Q. How do consumer devices compare with doctors' tools for storing and sharing information?

A. A doctor in practice might be managing 3,000 patients and the tools they have, on the whole, are a telephone and a paper chart. None of us in modern day professions - whether it be newspaper reporting, or whether it be research or business - would tolerate that level of functionality.

Q. What's the state of affairs today?

A. Even in Boston, where we are wired and patients are benefiting from the use of these technologies in the healthcare environment . . . systems don't yet perform well. One issue is communication between systems - the data rarely gets from one institution to another. If I'm a patient at Children's and I get to be over 18 and I go over to Mass. General, my record does not [electronically] follow me there.

Q. You talk a lot about health information technology getting at least as good as a bank ATM. Can you explain?

A. The ATM model works because it's fairly simple in what it's trying to achieve. You can't go to the ATM and take out a mortgage. One way to get started building a capability that improves health would be to pick a task that is clearly going to help us provide better healthcare, like making sure patients have up-to-date electronic medication lists that are accessible.

Q. What can electronic medical records learn from the iPhone?

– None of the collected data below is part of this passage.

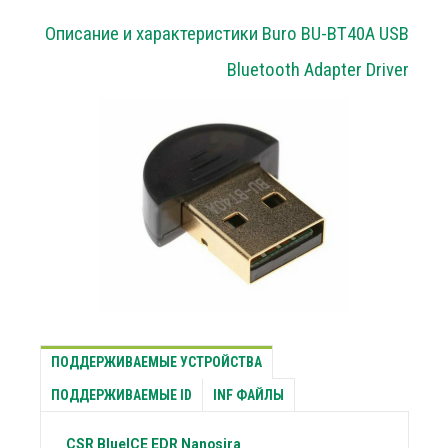
Описание и характеристики Buro BU-BT40A USB
Bluetooth Adapter Driver
ПОДДЕРЖИВАЕМЫЕ УСТРОЙСТВА
ПОДДЕРЖИВАЕМЫЕ ID
INF ФАЙЛЫ
CSR
BlueICE EDR Nanosira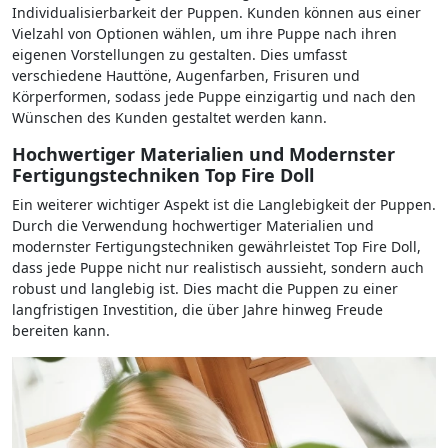
Individualisierbarkeit der Puppen. Kunden können aus einer
Vielzahl von Optionen wählen, um ihre Puppe nach ihren
eigenen Vorstellungen zu gestalten. Dies umfasst
verschiedene Hauttöne, Augenfarben, Frisuren und
Körperformen, sodass jede Puppe einzigartig und nach den
Wünschen des Kunden gestaltet werden kann.
Hochwertiger Materialien und Modernster
Fertigungstechniken Top Fire Doll
Ein weiterer wichtiger Aspekt ist die Langlebigkeit der Puppen.
Durch die Verwendung hochwertiger Materialien und
modernster Fertigungstechniken gewährleistet Top Fire Doll,
dass jede Puppe nicht nur realistisch aussieht, sondern auch
robust und langlebig ist. Dies macht die Puppen zu einer
langfristigen Investition, die über Jahre hinweg Freude
bereiten kann.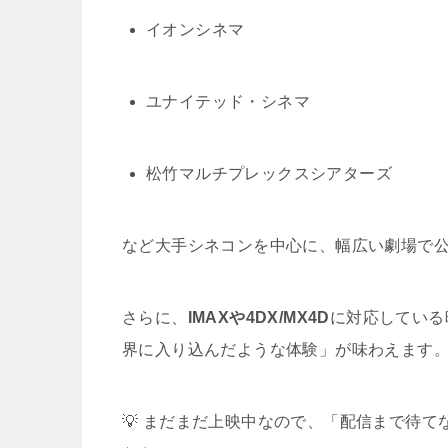
イオンシネマ
ユナイテッド・シネマ
松竹マルチプレックスシアターズ
など大手シネコンを中心に、幅広い劇場で
さらに、
IMAXや4DX/MX4D
に対応している
界に入り込んだような体験」が味わえます
💡 まだまだ上映中なので、「配信まで待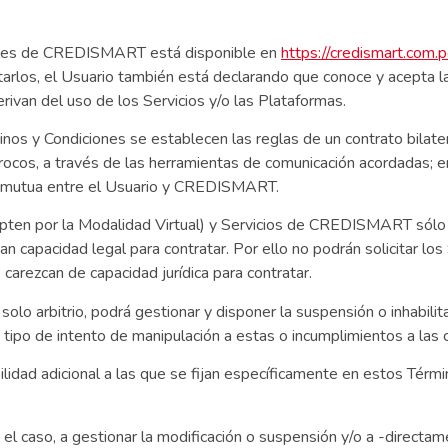
nales de CREDISMART está disponible en
https://credismart.com.
arlos, el Usuario también está declarando que conoce y acepta l
ivan del uso de los Servicios y/o las Plataformas.
nos y Condiciones se establecen las reglas de un contrato bilate
ocos, a través de las herramientas de comunicación acordadas; en
ón mutua entre el Usuario y CREDISMART.
opten por la Modalidad Virtual) y Servicios de CREDISMART sólo 
an capacidad legal para contratar. Por ello no podrán solicitar los 
carezcan de capacidad jurídica para contratar.
 arbitrio, podrá gestionar y disponer la suspensión o inhabilitac
 tipo de intento de manipulación a estas o incumplimientos a las
d adicional a las que se fijan específicamente en estos Término
 caso, a gestionar la modificación o suspensión y/o a -directa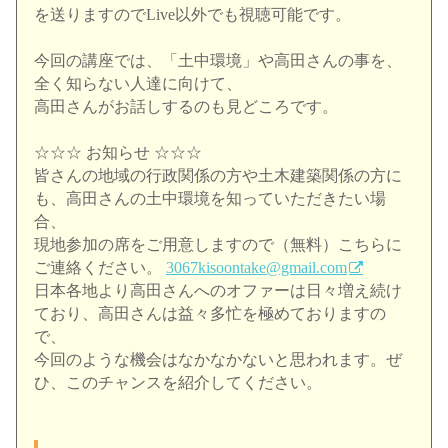
を送りますのでLive以外でも視聴可能です。
今回の講座では、「土中環境」や高田さんの事を、
全く知らない人達に向けて、
高田さんがお話しするのも見どころです。
☆☆☆ お知らせ ☆☆☆
皆さんの地域の行政関係の方や土木建築関係の方に
も、
高田さんの土中環境を知っていただきたい場
合、
現地参加の席をご用意しますので（無料）
こちらに
ご連絡ください。
3067kisoontake@gmail.com
日本各地より高田さんへのオファーは日々増え続け
ており、
高田さんは益々多忙を極めておりますの
で、
今回のような機会はなかなかないと思われます。ぜ
ひ、
このチャンスを紹介してください。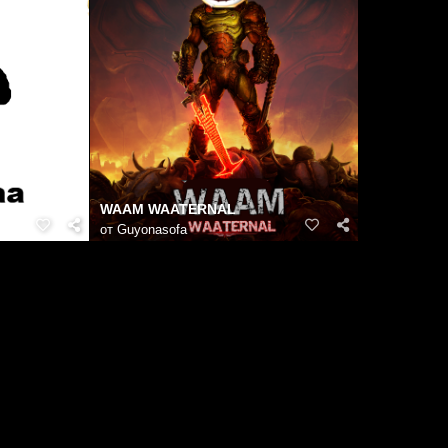
WAAM WAATERNAL
от
Guyonasofa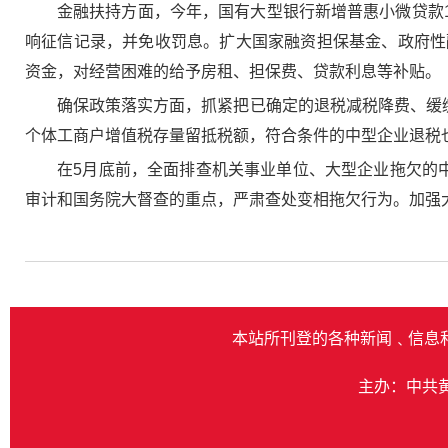
金融扶持方面，今年，国有大型银行新增普惠小微贷款
响征信记录，并免收罚息。扩大国家融资担保基金、政府性
资金，对经营困难的给予房租、担保费、贷款利息等补贴。
确保政策落实方面，抓紧把已确定的退税减税降费、缓
个体工商户增值税存量留抵税额，符合条件的中型企业退税
在5月底前，全面排查机关事业单位、大型企业拖欠的
审计和国务院大督查的重点，严肃查处变相拖欠行为。加强
本站所刊登的各种新闻﹑信息
主办：中共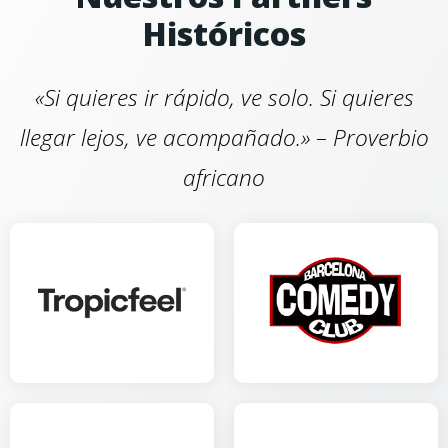
Históricos
«Si quieres ir rápido, ve solo. Si quieres
llegar lejos, ve acompañado.» – Proverbio
africano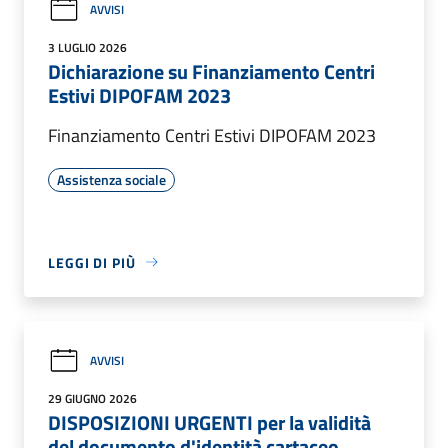
AVVISI
3 LUGLIO 2026
Dichiarazione su Finanziamento Centri
Estivi DIPOFAM 2023
Finanziamento Centri Estivi DIPOFAM 2023
Assistenza sociale
LEGGI DI PIÙ
AVVISI
29 GIUGNO 2026
DISPOSIZIONI URGENTI per la validità
del documento d'identità cartaceo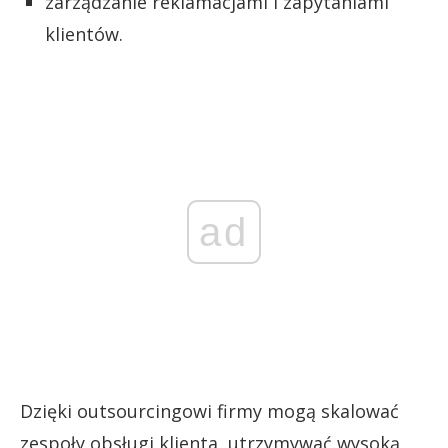
zarządzanie reklamacjami i zapytaniami
klientów.
ad
Dzięki outsourcingowi firmy mogą skalować
zespoły obsługi klienta, utrzymywać wysoką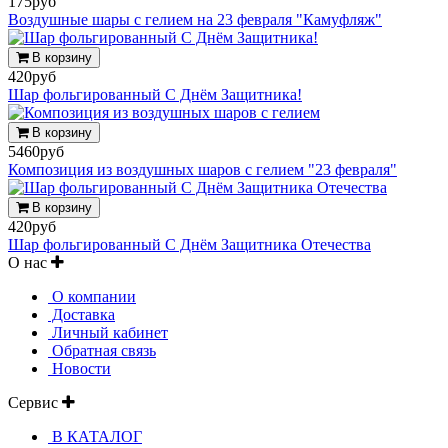
175руб
Воздушные шары с гелием на 23 февраля "Камуфляж"
В корзину
420руб
Шар фольгированный С Днём Защитника!
В корзину
5460руб
Композиция из воздушных шаров с гелием "23 февраля"
В корзину
420руб
Шар фольгированный С Днём Защитника Отечества
О нас
О компании
Доставка
Личный кабинет
Обратная связь
Новости
Сервис
В КАТАЛОГ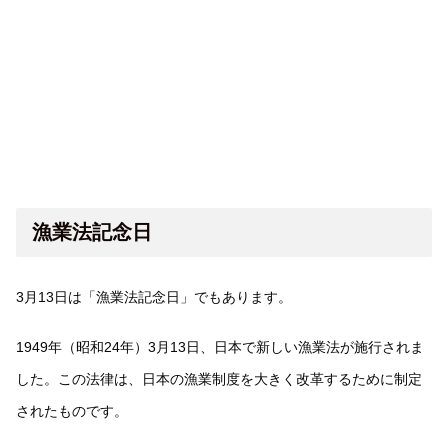
漁業法記念日
3月13日は「漁業法記念日」でもあります。
1949年（昭和24年）3月13日、日本で新しい漁業法が施行されま
した。この法律は、日本の漁業制度を大きく改革するために制定
されたものです。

A. There's a very important message to be learned from the iPhone. There may be 10 or 20 different "to-do list" applications I can download and use on my iPhone, and if I don't like one, I can switch to another. What we find in health information systems now is the focus has been on building products installed in doctors' offices . . . monolithic systems where new features are quite difficult to add.

Q. How would medical records be kept safe and private?

A. In a personally controlled health record, the patient owns their own copy of the data.